I recall being on my knees, asking the Primary Mover how I was going to keep a roof over my head, when roomie got fired, because the guy who was clocking in for him when he was too drunk to show up for work, got caught. At least I could take comfort, over the next few months, that if thieves broke into the house, they were not going to be able to steal the couch, as his prone body was going to protect it when he was not putting out cigarettes on my grill. Mmmm, that cool Marlboro taste, as it mixes with the coals and propane, goes so well with steak and particularly chicken.
I know I shouted God’s name when I opened the frig in the morning to find my $150 bottle of Dom Pérignon opened and sitting there, half drunk, without a cork to be seen, and four or five other dead soldiers from my wine collection scattered around the couch. While I know that God’s last name is not “It”, and His middle name does not rhyme with a male sheep, it seemed proper to yell as I pushed my empty 36-bottle wine collection into my bedroom closet and locked the door.
I think my neighbors might have thought religious services were going on at various occasions when I stamped out of the house, stood in the front yard, and screamed into my cell phone for various members of his family to come get him. Surprisingly, it was not their problem at such moments. To be fair, he was probably the best roommate I ever had when he was sober. The problem is I never saw him sober.

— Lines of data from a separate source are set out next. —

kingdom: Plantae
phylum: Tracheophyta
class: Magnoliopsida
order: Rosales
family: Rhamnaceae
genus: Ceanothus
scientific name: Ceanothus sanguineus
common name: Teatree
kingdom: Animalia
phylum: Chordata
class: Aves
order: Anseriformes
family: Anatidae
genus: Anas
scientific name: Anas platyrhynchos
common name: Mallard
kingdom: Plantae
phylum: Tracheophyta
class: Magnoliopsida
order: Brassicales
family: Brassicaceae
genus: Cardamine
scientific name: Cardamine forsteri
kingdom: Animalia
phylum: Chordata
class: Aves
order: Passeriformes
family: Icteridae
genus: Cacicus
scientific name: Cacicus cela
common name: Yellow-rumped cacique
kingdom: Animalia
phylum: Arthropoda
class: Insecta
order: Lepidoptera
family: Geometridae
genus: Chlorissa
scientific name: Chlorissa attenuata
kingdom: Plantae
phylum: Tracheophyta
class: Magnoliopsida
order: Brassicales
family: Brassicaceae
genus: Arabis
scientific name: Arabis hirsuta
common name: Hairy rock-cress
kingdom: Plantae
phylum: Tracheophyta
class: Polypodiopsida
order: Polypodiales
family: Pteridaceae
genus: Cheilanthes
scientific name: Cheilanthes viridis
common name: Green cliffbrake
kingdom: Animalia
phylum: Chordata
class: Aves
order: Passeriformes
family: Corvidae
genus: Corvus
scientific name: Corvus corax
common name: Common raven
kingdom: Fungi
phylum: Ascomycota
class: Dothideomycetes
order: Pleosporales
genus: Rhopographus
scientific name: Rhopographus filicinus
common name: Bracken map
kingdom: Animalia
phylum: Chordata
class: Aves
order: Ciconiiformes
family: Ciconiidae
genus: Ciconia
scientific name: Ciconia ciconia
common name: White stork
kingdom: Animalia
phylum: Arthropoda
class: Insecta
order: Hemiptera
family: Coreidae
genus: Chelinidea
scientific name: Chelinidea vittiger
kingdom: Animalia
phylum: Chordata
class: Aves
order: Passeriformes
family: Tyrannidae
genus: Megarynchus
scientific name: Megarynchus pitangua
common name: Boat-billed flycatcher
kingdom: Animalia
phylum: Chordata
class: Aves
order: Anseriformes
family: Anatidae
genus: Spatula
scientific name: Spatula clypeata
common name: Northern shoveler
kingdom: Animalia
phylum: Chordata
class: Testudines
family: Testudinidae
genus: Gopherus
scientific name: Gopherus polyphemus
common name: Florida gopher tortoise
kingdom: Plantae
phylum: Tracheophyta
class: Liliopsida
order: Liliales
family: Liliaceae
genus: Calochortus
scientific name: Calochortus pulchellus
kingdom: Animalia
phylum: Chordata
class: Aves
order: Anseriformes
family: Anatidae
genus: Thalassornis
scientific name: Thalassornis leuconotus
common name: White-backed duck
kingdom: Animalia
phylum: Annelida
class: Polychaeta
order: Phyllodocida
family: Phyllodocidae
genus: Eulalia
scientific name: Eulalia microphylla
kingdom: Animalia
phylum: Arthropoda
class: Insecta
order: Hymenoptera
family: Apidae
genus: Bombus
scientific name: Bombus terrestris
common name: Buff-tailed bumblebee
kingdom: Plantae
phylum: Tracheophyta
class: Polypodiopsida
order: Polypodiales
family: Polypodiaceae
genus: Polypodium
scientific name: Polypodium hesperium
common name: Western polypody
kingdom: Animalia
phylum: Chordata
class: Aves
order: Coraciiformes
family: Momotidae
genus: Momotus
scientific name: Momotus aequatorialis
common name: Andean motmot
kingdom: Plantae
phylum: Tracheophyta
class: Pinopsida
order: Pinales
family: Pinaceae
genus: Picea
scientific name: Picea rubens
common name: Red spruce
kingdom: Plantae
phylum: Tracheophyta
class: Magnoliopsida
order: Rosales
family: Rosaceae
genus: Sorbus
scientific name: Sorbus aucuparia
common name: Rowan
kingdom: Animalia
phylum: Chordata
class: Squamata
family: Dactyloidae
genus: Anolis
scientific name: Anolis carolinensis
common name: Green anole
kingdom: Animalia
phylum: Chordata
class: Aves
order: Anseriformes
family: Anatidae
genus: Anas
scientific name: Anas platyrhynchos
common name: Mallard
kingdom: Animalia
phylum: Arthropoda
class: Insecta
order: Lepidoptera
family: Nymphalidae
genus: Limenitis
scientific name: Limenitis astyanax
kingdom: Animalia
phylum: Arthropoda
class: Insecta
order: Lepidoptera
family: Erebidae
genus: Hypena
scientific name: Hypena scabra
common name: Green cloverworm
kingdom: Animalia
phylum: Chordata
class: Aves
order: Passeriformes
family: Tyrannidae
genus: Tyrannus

There was the AA meeting where beers were brought in under coat pockets, popped open, and drank in front of people fighting to maintain their sobriety. And the pond in my front yard, with the huge fine, because he was too drunk to screw in a sprinkler head correctly. The call from the local watering hole to come get him, and the discussion between the bartender and myself as to where his pants might be. He clearly had them on when he entered the establishment, and was not going to sit on my car seat without them. The non-payment of bills for which I had given him money. The con jobs. The lying. I could go on and on with such stories but his family will assure you that such tales could not possibly be true, and I might start yelling God’s name in the process. Surprisingly, when it came to protecting their alcoholic and his reputation, and to help him keep driving, they were a family again.
I do not want to talk about the nights I flipped my lid, sternly told him what I thought and then remembered that he had a huge collection of guns in the house. There were evenings I firmly expected to wake up in the eternal embrace of God’s loving arms, but when you live with an alcoholic there are nights that you are just to tired to care anymore. Those stories are not funny.
Around 18 million Americans are alcoholics and at least 7 million kids, between the ages of 12 and 20, are binge drinkers. Seven million children will be beaten, sexually abused, or tortured, by a drunken caregiver. Over 25 million Americans have died as the result of alcohol related automobile accidents, roughly one every thirty minutes. It cost the taxpayers $130 billion to clean up the problems that result from alcohol. It is over a $100 billion industry, and might be the only recession proof segment of the economy. Behind each of these statistics, however, is a story we probably do not want to hear. Probably one that if there is a God, even He does not want to hear.